Records supplied START

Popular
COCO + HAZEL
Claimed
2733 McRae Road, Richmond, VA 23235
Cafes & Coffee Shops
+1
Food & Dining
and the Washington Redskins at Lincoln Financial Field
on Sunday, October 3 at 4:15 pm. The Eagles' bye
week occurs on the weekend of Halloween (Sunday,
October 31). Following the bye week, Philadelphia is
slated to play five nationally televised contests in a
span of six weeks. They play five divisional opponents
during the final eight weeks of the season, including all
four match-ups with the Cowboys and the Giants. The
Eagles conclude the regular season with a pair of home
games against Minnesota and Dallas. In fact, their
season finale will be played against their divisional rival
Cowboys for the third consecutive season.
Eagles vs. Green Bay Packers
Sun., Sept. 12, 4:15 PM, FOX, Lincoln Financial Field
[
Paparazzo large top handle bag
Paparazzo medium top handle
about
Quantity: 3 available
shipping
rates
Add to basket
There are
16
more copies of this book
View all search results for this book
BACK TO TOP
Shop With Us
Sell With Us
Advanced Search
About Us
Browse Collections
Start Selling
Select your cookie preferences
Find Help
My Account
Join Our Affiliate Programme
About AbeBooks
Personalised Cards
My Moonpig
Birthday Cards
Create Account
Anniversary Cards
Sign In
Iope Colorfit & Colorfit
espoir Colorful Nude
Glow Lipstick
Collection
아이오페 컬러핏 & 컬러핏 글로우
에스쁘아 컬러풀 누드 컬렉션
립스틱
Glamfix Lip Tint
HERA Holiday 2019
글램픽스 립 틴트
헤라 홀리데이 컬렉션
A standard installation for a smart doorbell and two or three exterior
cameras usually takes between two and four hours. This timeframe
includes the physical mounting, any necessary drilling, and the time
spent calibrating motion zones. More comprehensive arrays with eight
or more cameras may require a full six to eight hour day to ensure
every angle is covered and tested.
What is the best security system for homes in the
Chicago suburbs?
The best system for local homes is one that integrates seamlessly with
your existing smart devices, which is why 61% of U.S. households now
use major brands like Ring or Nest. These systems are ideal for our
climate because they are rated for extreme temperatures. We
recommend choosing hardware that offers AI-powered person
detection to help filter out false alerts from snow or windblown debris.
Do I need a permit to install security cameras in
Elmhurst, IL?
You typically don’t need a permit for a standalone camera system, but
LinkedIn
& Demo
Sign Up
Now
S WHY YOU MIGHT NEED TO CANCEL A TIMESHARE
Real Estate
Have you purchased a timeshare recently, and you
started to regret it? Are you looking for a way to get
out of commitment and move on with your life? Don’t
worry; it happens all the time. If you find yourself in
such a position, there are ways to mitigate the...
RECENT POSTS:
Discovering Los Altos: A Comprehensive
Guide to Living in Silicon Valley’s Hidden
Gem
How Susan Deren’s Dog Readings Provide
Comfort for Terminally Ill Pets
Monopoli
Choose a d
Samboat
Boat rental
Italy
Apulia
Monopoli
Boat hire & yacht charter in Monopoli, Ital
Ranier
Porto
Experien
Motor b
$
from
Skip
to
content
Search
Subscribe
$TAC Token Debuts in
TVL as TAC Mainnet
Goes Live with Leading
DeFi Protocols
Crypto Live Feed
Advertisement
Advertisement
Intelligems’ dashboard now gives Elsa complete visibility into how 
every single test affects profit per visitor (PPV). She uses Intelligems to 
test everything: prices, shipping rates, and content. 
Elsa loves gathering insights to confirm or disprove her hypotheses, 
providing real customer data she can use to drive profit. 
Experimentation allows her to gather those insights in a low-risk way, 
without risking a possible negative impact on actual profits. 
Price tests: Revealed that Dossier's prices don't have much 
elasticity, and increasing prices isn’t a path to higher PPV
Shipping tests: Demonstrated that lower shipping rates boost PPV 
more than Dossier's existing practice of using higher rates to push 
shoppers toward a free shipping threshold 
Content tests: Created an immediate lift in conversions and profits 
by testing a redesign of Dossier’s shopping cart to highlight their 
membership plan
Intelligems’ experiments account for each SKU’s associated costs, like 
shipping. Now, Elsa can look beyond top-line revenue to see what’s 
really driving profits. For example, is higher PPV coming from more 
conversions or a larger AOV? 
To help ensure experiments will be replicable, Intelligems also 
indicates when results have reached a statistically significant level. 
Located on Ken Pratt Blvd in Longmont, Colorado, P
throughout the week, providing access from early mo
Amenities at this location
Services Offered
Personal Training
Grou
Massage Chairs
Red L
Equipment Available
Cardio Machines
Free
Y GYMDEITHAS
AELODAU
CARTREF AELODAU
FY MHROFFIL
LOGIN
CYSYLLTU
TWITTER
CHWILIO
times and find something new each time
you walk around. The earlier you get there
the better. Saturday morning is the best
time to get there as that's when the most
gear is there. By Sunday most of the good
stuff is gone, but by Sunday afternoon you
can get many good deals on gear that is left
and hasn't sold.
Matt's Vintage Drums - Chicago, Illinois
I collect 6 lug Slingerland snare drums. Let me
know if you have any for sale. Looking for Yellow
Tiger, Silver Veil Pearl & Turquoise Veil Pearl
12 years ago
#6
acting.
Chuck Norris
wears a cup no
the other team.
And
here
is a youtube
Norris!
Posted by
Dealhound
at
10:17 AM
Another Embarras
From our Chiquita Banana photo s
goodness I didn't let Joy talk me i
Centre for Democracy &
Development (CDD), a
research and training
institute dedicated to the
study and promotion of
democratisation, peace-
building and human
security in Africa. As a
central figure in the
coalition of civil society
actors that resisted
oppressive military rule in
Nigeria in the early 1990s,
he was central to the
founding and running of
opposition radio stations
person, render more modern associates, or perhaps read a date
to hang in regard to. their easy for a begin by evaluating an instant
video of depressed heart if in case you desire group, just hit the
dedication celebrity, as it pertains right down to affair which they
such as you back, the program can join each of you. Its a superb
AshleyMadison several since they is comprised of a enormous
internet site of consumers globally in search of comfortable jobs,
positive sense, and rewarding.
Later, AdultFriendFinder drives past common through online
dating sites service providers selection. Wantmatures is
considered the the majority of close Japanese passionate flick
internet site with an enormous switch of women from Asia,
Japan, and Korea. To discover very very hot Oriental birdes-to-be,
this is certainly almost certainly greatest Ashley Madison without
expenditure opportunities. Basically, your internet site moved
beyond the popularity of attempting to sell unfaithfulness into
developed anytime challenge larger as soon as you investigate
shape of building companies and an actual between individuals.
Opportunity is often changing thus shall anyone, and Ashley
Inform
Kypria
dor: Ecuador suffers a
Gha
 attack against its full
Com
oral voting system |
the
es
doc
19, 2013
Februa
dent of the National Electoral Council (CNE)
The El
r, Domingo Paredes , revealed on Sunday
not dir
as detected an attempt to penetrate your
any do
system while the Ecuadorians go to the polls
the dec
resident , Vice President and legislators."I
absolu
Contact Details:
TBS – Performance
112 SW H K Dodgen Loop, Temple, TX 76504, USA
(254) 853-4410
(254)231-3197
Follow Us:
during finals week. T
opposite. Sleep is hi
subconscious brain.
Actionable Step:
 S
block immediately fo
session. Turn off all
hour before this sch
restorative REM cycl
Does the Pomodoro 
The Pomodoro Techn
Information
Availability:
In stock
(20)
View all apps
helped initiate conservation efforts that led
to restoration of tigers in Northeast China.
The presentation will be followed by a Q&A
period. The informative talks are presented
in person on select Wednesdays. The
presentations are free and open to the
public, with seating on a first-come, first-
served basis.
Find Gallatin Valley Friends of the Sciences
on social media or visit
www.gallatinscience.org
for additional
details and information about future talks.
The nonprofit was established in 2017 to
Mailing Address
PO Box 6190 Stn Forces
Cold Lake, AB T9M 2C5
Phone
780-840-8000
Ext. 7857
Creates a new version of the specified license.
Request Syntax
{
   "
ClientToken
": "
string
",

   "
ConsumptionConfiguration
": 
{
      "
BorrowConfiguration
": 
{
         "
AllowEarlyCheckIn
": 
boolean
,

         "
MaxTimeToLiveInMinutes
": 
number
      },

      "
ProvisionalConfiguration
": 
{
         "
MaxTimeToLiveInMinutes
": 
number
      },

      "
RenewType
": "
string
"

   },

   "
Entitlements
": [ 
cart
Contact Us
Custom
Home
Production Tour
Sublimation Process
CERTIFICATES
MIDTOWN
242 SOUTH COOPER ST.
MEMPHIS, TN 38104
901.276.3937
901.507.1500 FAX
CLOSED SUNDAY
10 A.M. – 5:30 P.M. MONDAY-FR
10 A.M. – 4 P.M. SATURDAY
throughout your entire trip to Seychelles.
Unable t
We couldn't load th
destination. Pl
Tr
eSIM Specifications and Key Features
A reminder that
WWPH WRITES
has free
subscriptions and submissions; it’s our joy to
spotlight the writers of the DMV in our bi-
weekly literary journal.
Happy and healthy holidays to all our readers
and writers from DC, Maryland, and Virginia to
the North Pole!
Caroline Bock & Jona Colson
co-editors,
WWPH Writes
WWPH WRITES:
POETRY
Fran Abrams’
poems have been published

Records supplied END

*Exercise prompt*:
Starting with the very first line above and going on through the line that contains "헤라 홀리데이 컬렉션", reproduce those lines word for word, including both ends.

*Written answer*:
Popular
COCO + HAZEL
Claimed
2733 McRae Road, Richmond, VA 23235
Cafes & Coffee Shops
+1
Food & Dining
and the Washington Redskins at Lincoln Financial Field
on Sunday, October 3 at 4:15 pm. The Eagles' bye
week occurs on the weekend of Halloween (Sunday,
October 31). Following the bye week, Philadelphia is
slated to play five nationally televised contests in a
span of six weeks. They play five divisional opponents
during the final eight weeks of the season, including all
four match-ups with the Cowboys and the Giants. The
Eagles conclude the regular season with a pair of home
games against Minnesota and Dallas. In fact, their
season finale will be played against their divisional rival
Cowboys for the third consecutive season.
Eagles vs. Green Bay Packers
Sun., Sept. 12, 4:15 PM, FOX, Lincoln Financial Field
[
Paparazzo large top handle bag
Paparazzo medium top handle
about
Quantity: 3 available
shipping
rates
Add to basket
There are
16
more copies of this book
View all search results for this book
BACK TO TOP
Shop With Us
Sell With Us
Advanced Search
About Us
Browse Collections
Start Selling
Select your cookie preferences
Find Help
My Account
Join Our Affiliate Programme
About AbeBooks
Personalised Cards
My Moonpig
Birthday Cards
Create Account
Anniversary Cards
Sign In
Iope Colorfit & Colorfit
espoir Colorful Nude
Glow Lipstick
Collection
아이오페 컬러핏 & 컬러핏 글로우
에스쁘아 컬러풀 누드 컬렉션
립스틱
Glamfix Lip Tint
HERA Holiday 2019
글램픽스 립 틴트
헤라 홀리데이 컬렉션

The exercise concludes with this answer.